[USA] TIFFIN – Heavy June rains likely will make toxic algae on Lake Erie worse this summer than scientists initially thought when they released their early forecast this spring.
The bloom could be as bad as last year, when toxin from the algae contaminated the city of Toledo’s drinking water, according to Laura Johnson, research scientist at the Heidelberg University’s National Center for Water Quality Research, and the National Oceanic and Atmospheric Administration.
In May, NOAA released its early algae forecast and predicted the algae would not be as bad last year. NOAA scientists had stressed that the forecast was tentative.
Since then, storms have sent more water and runoff, likely containing phosphorous that fuels the algae, into Lake Erie, Johnson said.
“We were going to be a lower-than-average-type year,” Johnson told the Ohio Lake Erie Commission during its meeting Thursday at Heidelberg. “Then June came, and now we’re up to about what 2014 was.”
If more rain comes, the prediction could become more severe, she said.
But scientists won’t know for sure how bad the harmful blue-green algae will be until it starts showing up later this summer, usually at the end of July. They should have a better idea when they release their official algae forecast on July 9 at The Ohio State University’s Stone Laboratory on Gibraltar Island.

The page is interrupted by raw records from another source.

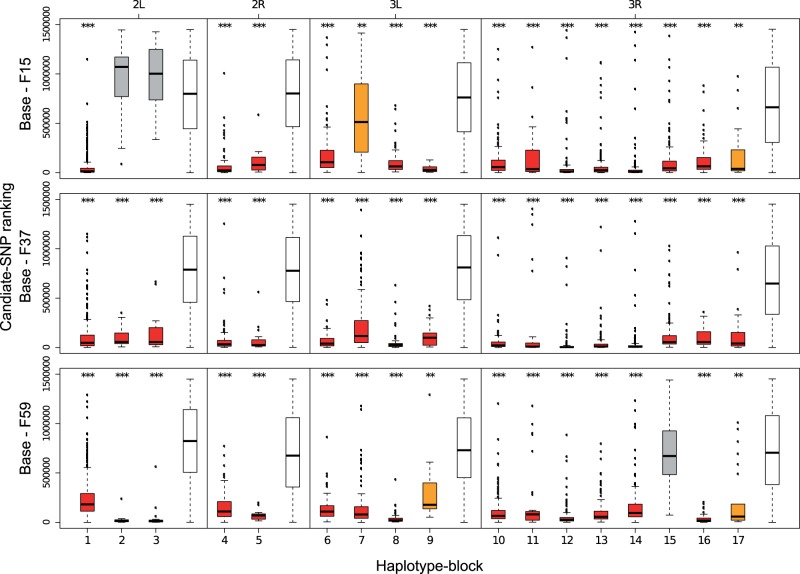
Enrichment of candidate SNPs in haplotype-blocks. To test whether haplotype-block-specific SNPs are among the most significant SNPs in the Pool-Seq data, we plot their rank among all SNPs tested with the Pool-Seq data. Three comparisons are shown: base–F15, base–F37, and base–F59, respectively. For comparison, the rank of all singletons on the same chromosome arm that are not part of a haplotype-block is shown as white boxplots. Boxplots for haplotype-block singletons are shaded according to their differentiation to the nonhaplotype-block background for the respective chromosome arm (Mann–Whitney U test): ***FDR < 10−10, **FDR < 10−3, or no significant differentiation. Singletons in all 17 haplotype-blocks show candidate enrichment for at least one time point. Enrichment over time differs between the blocks.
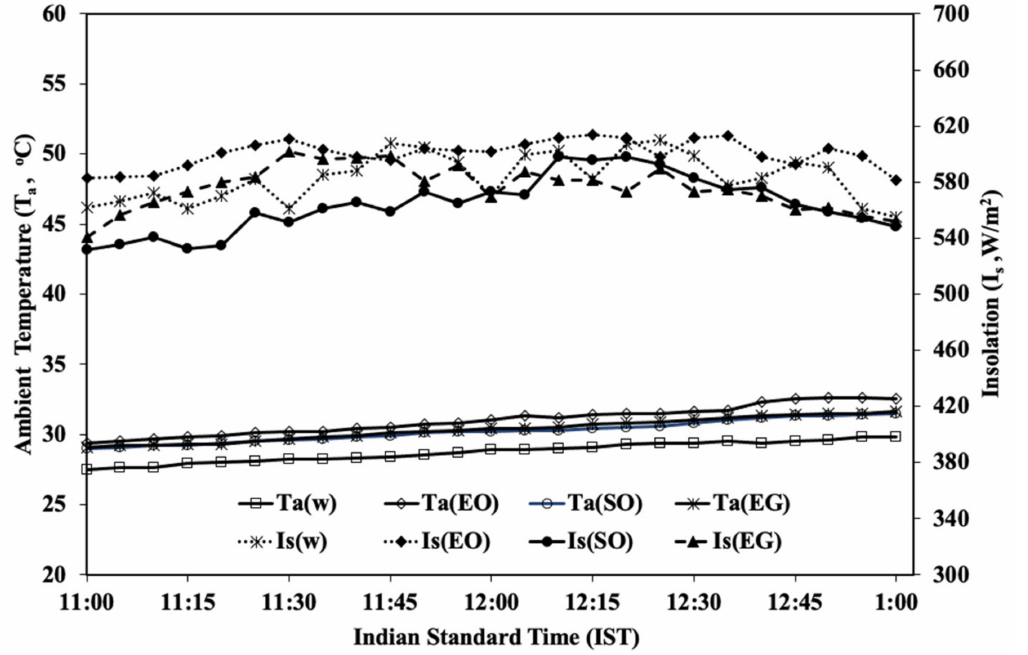
Figure 5. Variation of solar insolation ( I s ) and ambient temperature ( T a ) with Indian standard time (IST) on experimental days, EO 15 November, EG 17 November, SO 20 November and Water 23 November 2021.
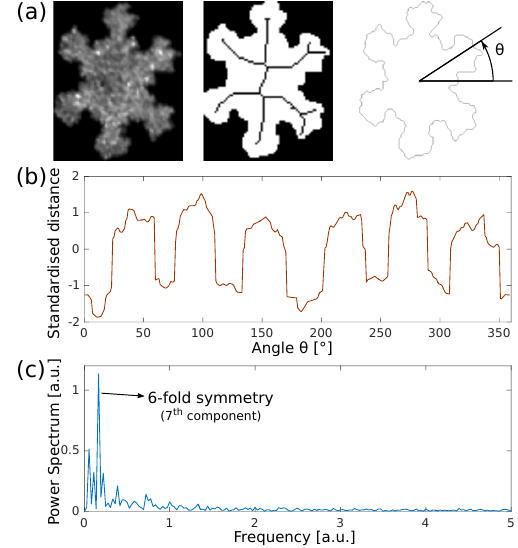
Figure 2. Illustration of the particle skeleton and symmetry feature extraction process on a sectored plate: (a) original MASC image, particle skeleton and illustration of the angular distance-to-centroid calculation; (b) standardised angular distance-to-centroid computed every 1 degree; and (c) Fourier power spectrum corresponding to the angular signal above, in arbitrary units (a.u.). The seven (including 0) first components of the power spectrum are used as descriptors for hydrometeor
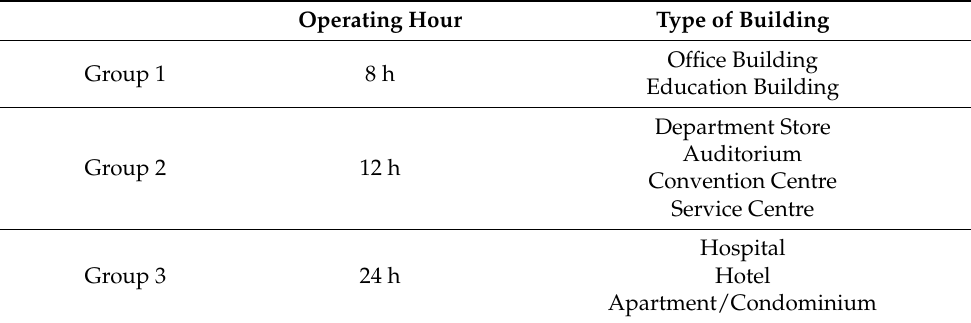
Table 1. Types of building in building energy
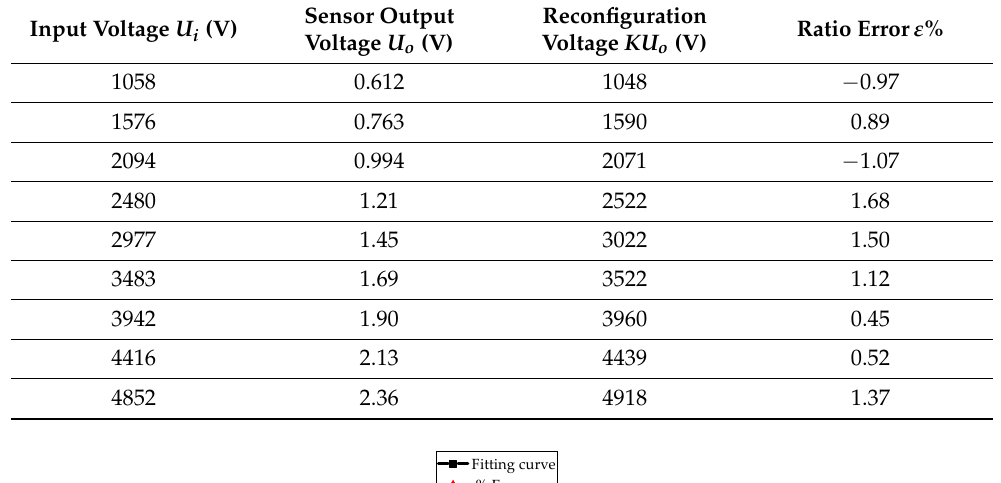
Table 4. High-voltage performance test input and output voltage and ratio error calculation results.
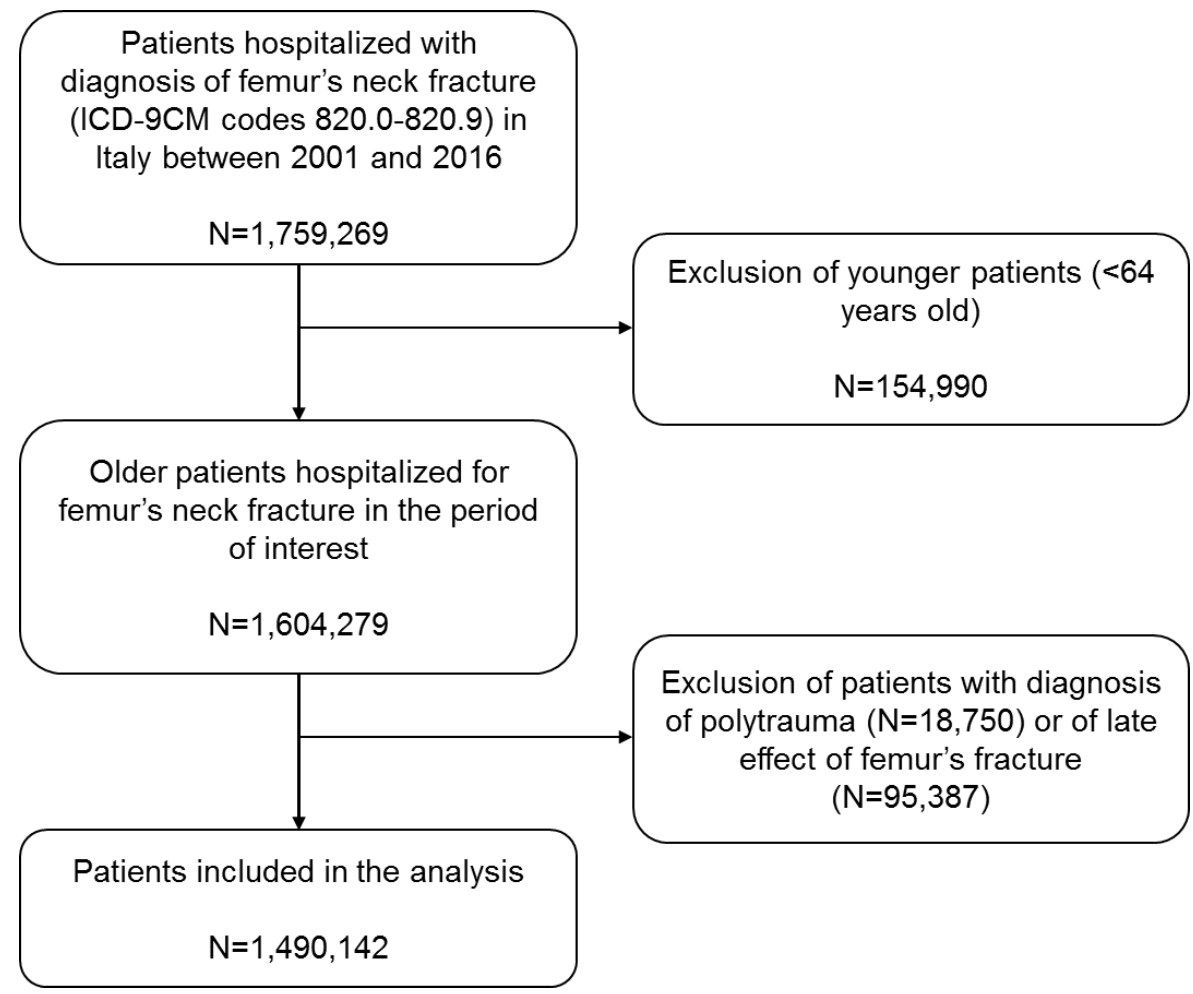
Figure 1. Flow chart of patients’ selection process .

NOAA releases a prediction of how bad the algae will be on a scale of 1 to 10, with 10 being the worst. Last year, NOAA forecast the bloom would be a six, and the agency deemed that forecast accurate.

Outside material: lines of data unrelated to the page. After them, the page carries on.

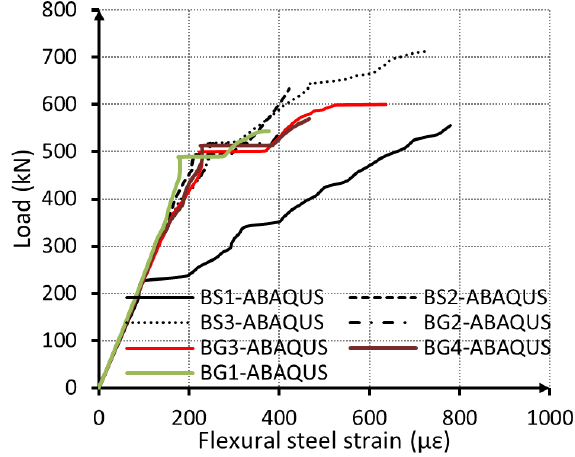
Figure 34: Strain curve for deep beams’ main bar (Tie)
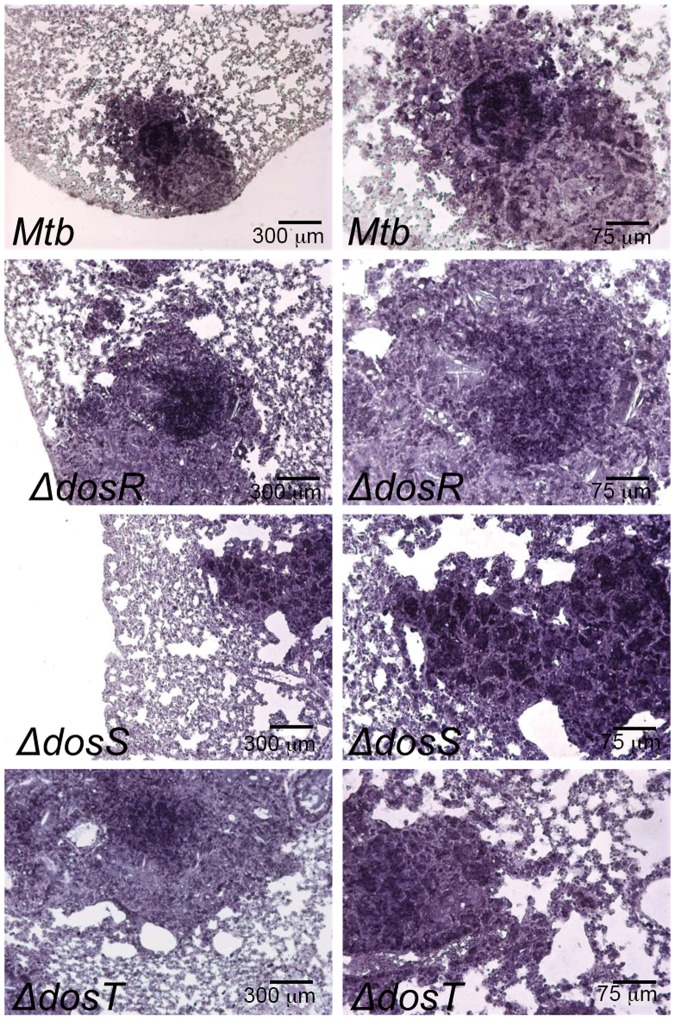
In-Situ hybridization.
In-Situ hybridization detected the presence of Mtb specific sigA transcripts in mice lung samples (derived at chronic phase of infection) infected with Mtb, Mtb:ΔdosR, Mtb:ΔdosS and Mtb:ΔdosT strains. Representative images with low (left) and high (right) magnification for each Mtb strain is shown.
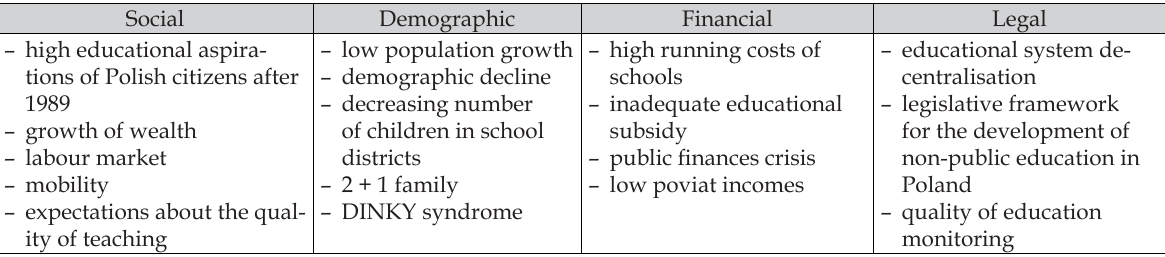
Table 1. Selected determinants of the educational services market in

The algae can produce a toxin that can sicken people and pets and has been a problem on Lake Erie, especially the Western Basin, since the early 2000s. It threatens local drinking water supplies and Lake Erie’s multi-billion-dollar tourism industry.
To stop the algae, several organizations recommend reducing the amount of phosphorous getting into Lake Erie by 40 percent. On June 13, Ohio, Michigan and Ontario signed an agreement to work to reduce the phosphorous by 40 percent by 2025.

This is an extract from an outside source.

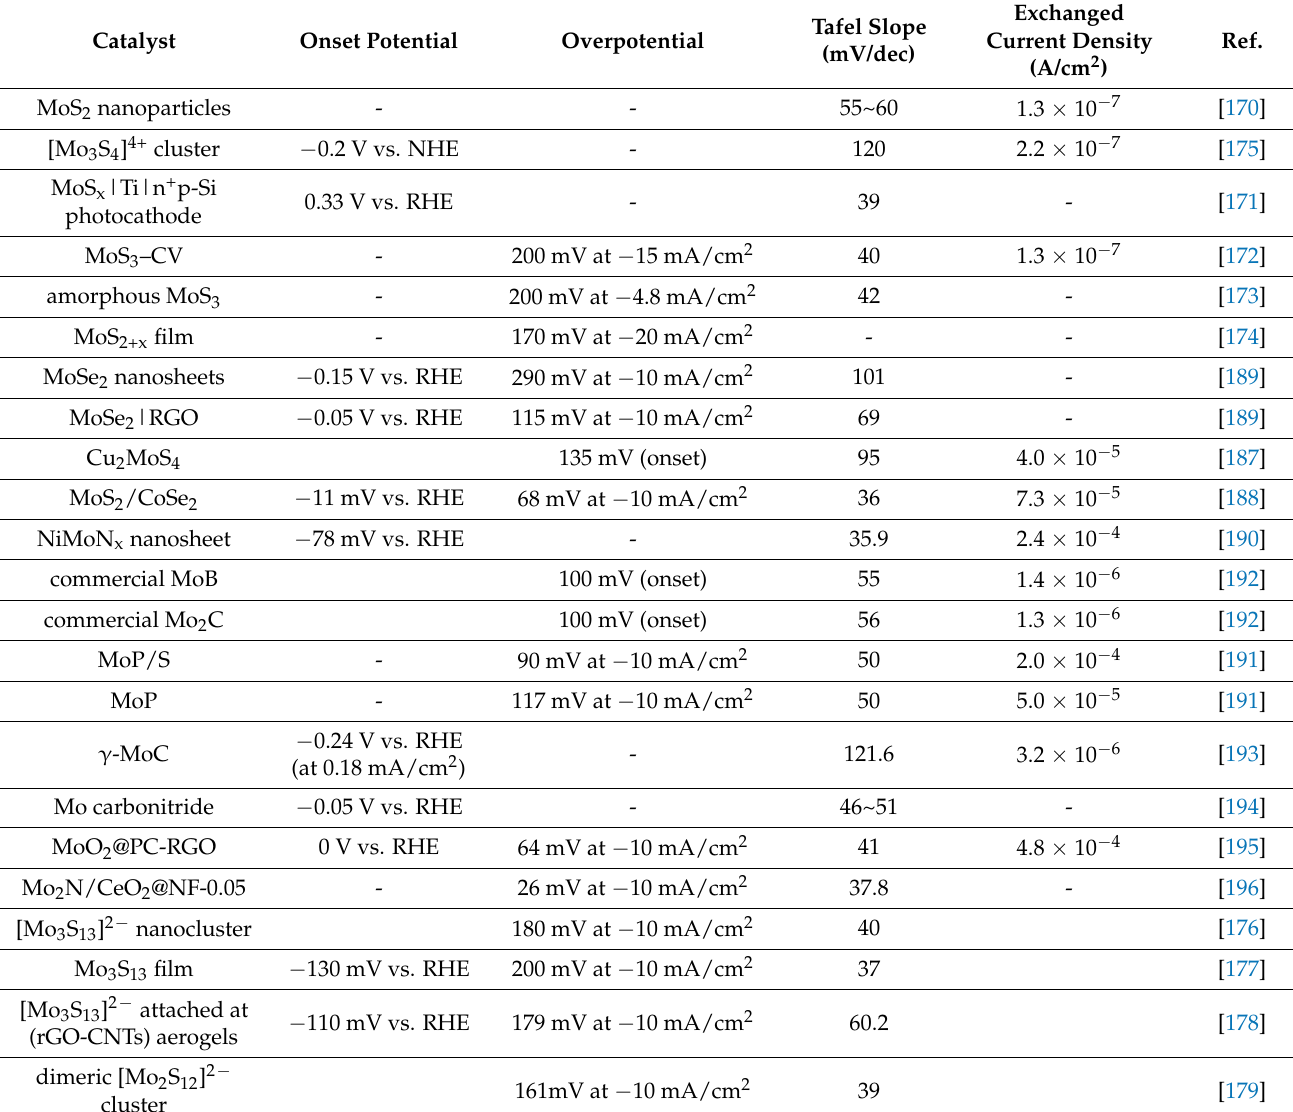
Table 3. Compared catalytic efficiencies of Mo-based HER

Phosphorous and nitrogen, another nutrient that contributes to the blooms, come from fertilizer in farm runoff, sewer systems, septic tanks and other sources.
A 40-percent reduction should greatly lessen the size and severity of the harmful algal blooms on Lake Erie, said Jeff Reutter, who is part of a work group involved with the Great Lakes Water Quality Agreement, a pact between the United States and Canada to reduce threats to Great Lakes water quality.
With that reduction, the 2011 bloom, which was the worst on record and considered a 10 on the severity scale, would have looked like the 2008 bloom, which was a six on the scale, Reutter said.
To reduce the blooms, farmers have implemented a variety of changes in how they apply fertilizer. The state also has passed laws banning putting fertilizer on frozen and rain-soaked ground and requiring farmers to take a state-run certification course that teaches them how much fertilizer is needed for certain areas of land and when it should be applied.